Sentenza Sentenza Cassazione Civile n. 27736 del 29/10/2019

Cassazione civile sez. VI, 29/10/2019, (ud. 20/06/2019, dep. 29/10/2019), n.27736

LA CORTE SUPREMA DI CASSAZIONE

SEZIONE SESTA CIVILE

SOTTOSEZIONE 3

Composta dagli Ill.mi Sigg.ri Magistrati:

Dott. FRASCA Raffaele – Presidente –

Dott. VINCENTI Enzo – Consigliere –

Dott. IANNELLO Emilio – rel. Consigliere –

Dott. POSITANO Gabriele – Consigliere –

Dott. PELLECCHIA Antonella – Consigliere –

ha pronunciato la seguente:

ORDINANZA

sul ricorso iscritto al n. 14300/2018 R.G. proposto da:

G.N., rappresentata e difesa dall’Avv.
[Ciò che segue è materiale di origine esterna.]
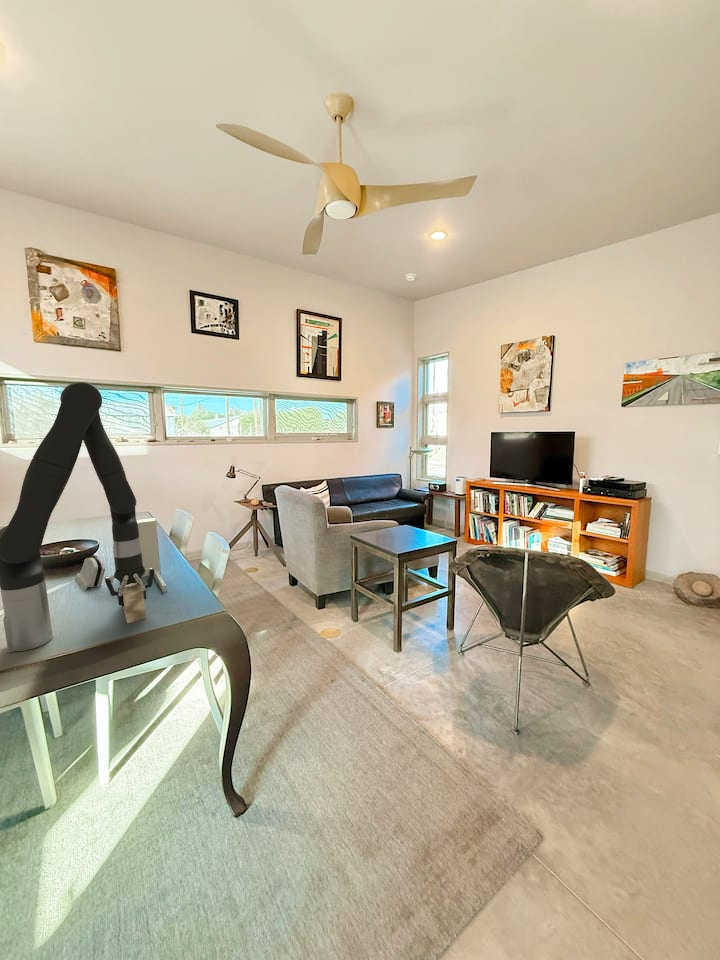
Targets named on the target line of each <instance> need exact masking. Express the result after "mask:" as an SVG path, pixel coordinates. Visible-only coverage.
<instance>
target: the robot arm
mask: <svg viewBox="0 0 720 960" xmlns="http://www.w3.org/2000/svg"><path fill="white" fill-rule="evenodd" d="M102 404H103V397H102V394H101V392H100V391H99V389H98V387H96V386H94V384H91V383H89V382H85V381H77V382H73V383H70V384H68V385H67V386H66V387H65V388H64V389H63V390H62V391H61V393H60V405H59V409H58V412H57V415H56V416H55V420H54V422H53V424H52V425H51V428H50V429H49V430H48V432H47V433H46V435H45V436H44V438H43V439H42V440H41V442H40V443H39V445H38V448H37V449H36V450H35V452H34V454H33V456H32V459H31V461H30V463H29V465H28V467H27V470H26V472H25V475H24V478H23V482H22V486H21V489H20V495H19V499H18V500H19V501H18V503H17V507H16V510H15V512H14V513H13V515H12V517H11V519H10V520H9V523H7V525H5V526H4V527H2V528H0V595H1V601H2V609H3V613H4V617H3V620H2V621H3V626H4V633H5V634H4V635H5V640H6V646H7V647H6V648H7V652H8V653H13V652H24V651H30V650H33V649H35V648H38V647H42V646H43V645H45V644H47V643H49V642H50V641H51V640H52V639H53V637H54V636H53V628H52V627H53V626H52V621H51V613H50V605H49V597H48V591H47V583H46V575H45V569H44V566H43V561H42V556H41V548H42V545H43V541H44V537H45V534H46V531H47V527H48V524H49V521H50V518H51V516H52V513H53V511H54V510H55V507H56V506H57V504H58V502H59V500H60V498H61V497H62V494H63V492H64V491H65V489H66V486H67V484H68V482H69V481H70V478H71V475H72V473H73V471H74V468H75V465H76V463H77V460H78V457H79V453H80V450H81V447H82V445H83V443H84V445H85V448H86V450H87V453H88V457H89V458H90V461H91V464H92V466H93V469H94V470H95V473H96V476H97V478H98V480H99V482H100V484H101V485H102V488H103V490H104V494H105V497H106V500H107V503H108V506H109V511H110V516H111V517H110V518H111V522H112V524H111V531H112V532H111V533H112V543H113V544H112V554H113V558H114V559H113V561H114V570H115V571H114V573H113V575H110V576H108V575H107V576H104V577H103V580H104V582H105V585H106V586H107V589H108V591H109V595H110V596H112V597H114V596H117V601H118V605H119V606H121V608H123V607H124V600H123V590H122V589H125V586H126V585H129V584H131V583H138V585H141V587H142V589H143V593H144V601H145V600H147V590H148V589H149V588H152V586H153V581H154V578H155V575H154V569H153V568H152V567H151V568H144V567H143V561H142V551H141V543H140V539H139V530H138V524H137V521H136V520H137V517H136V516H137V513H136V506H137V498H136V496H135V494H134V491H133V490H132V488H131V485H130V484H129V481H128V479H127V474H126V471H125V468H124V466H123V464H122V462H121V458H120V457H119V455H118V452H117V450H116V448H115V447H114V445H113V443H112V441H111V440H110V438H109V435H108V434H107V432H106V430H105V428H104V425H103V422H102V419H101V416H100V409H101V407H102ZM144 572H146V574H147V575H148V576H147V579H146V583H144V582H143V580H142V578H143V577H142V576H143V574H144ZM114 579H116V580H117V581H118V582H119V584H118V588H117V589H115V588H114V586H113V583H114Z"/></svg>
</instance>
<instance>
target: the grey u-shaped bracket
mask: <svg viewBox="0 0 720 960" xmlns="http://www.w3.org/2000/svg"><path fill="white" fill-rule="evenodd" d="M136 521H137V524H138V530H139V539H140V543H141V551H142V561H143V567H144V568H151V567H152V568H153V569H154V578H155V581H156V582H157V584H158V586H159V588H160V589H161V592H162V593H163V594H165V593H167V592H168V591H167V584H166V583H165V581H164V579H163V577H162V576H161V572H162V570H161V561H160V559H161V558H160V549H159V538H158V526H157V519H155V517H153V518H151V517H150V518H143V519H136ZM143 577H148V575H147V574H146V572H144V574H143V576H142V577H141V578H143Z"/></svg>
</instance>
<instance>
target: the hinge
mask: <svg viewBox="0 0 720 960" xmlns="http://www.w3.org/2000/svg"><path fill="white" fill-rule="evenodd" d="M105 571H106V567H105V563H104V561H103V560H102V559H101V558H97V557H86V558H85V559H84V562H83V565H82V567H81V570H80V572H78V573H76V575H75V578H74V579H75V581H76V582H77V583H78V584H79V586H80V587H81V588H82V590H83V591H85V592H86V591H87V590H88V588H89V587H90V588H91V587H92V588H94V587H95V586H96V587H97V588H100V587H102V584H103V580H104V577H105V573H106V572H105Z"/></svg>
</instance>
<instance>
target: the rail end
mask: <svg viewBox="0 0 720 960" xmlns="http://www.w3.org/2000/svg"><path fill="white" fill-rule="evenodd" d="M122 590H123V600H124V607H122V610H123V613H124V616H125V620H126V622H127V623H126V624H129V623H133V622H137V621H140V620H145V619H146V618H147V614H146V605H145V600H144V593H143V589H142V587H141V585H138V583H131V584H129V585H126V586H125V589H122Z"/></svg>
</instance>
Gianpaolo Dalessio

Clementi, con domicilio eletto in Roma, Largo Arenula, n. 26, presso

lo studio dell’Avv. Diletta Fulcheri;

– ricorrente –

contro

S.G.;

– intimato –

avverso la sentenza della Corte d’appello di Genova, n. 953/2017,

depositata il 13 luglio 2017;

Udita la relazione svolta nella camera di consiglio del 20 giugno

2019 dal Consigliere Emilio Iannello.

Fatto

RILEVATO

che:

1. La Corte d’appello di Genova, in riforma della decisione di primo grado e in accoglimento della domanda proposta dall’appellante S.G., ha condannato G.N. a pagargli la somma di Euro 4.105,24, oltre rivalutazione monetaria ed interessi, a titolo di risarcimento dei danni subiti dall’appartamento dello stesso in conseguenza delle infiltrazioni d’acqua provenienti dalla soprastante unità immobiliare di proprietà dell’appellata.

Difformemente dal tribunale ha infatti ritenuto che gli elementi offerti dalla espletata c.t.u. e dalle prove testimoniali assunte dimostrassero, sia pure in base a ragionamento induttivo, tale provenienza delle infiltrazioni.

Centrale importanza ha in particolare attribuito ai lavori di rifacimento delle tubature del bagno dell’appartamento della Grisaffi (più volte definito in motivazione come “fatto costitutivo” non contestato); alla luce di tale dato ha affermato di poter condividere la conclusione, “sia pure induttiva”, del c.t.u. circa la provenienza delle infiltrazioni dall’impianto idrico sanitario del bagno dell’appartamento soprastante, anche in ragione dell’accertato mancato ripetersi delle infiltrazioni dopo l’esecuzione di tali lavori e della diversa collocazione e provenienza delle tracce successivamente rinvenute.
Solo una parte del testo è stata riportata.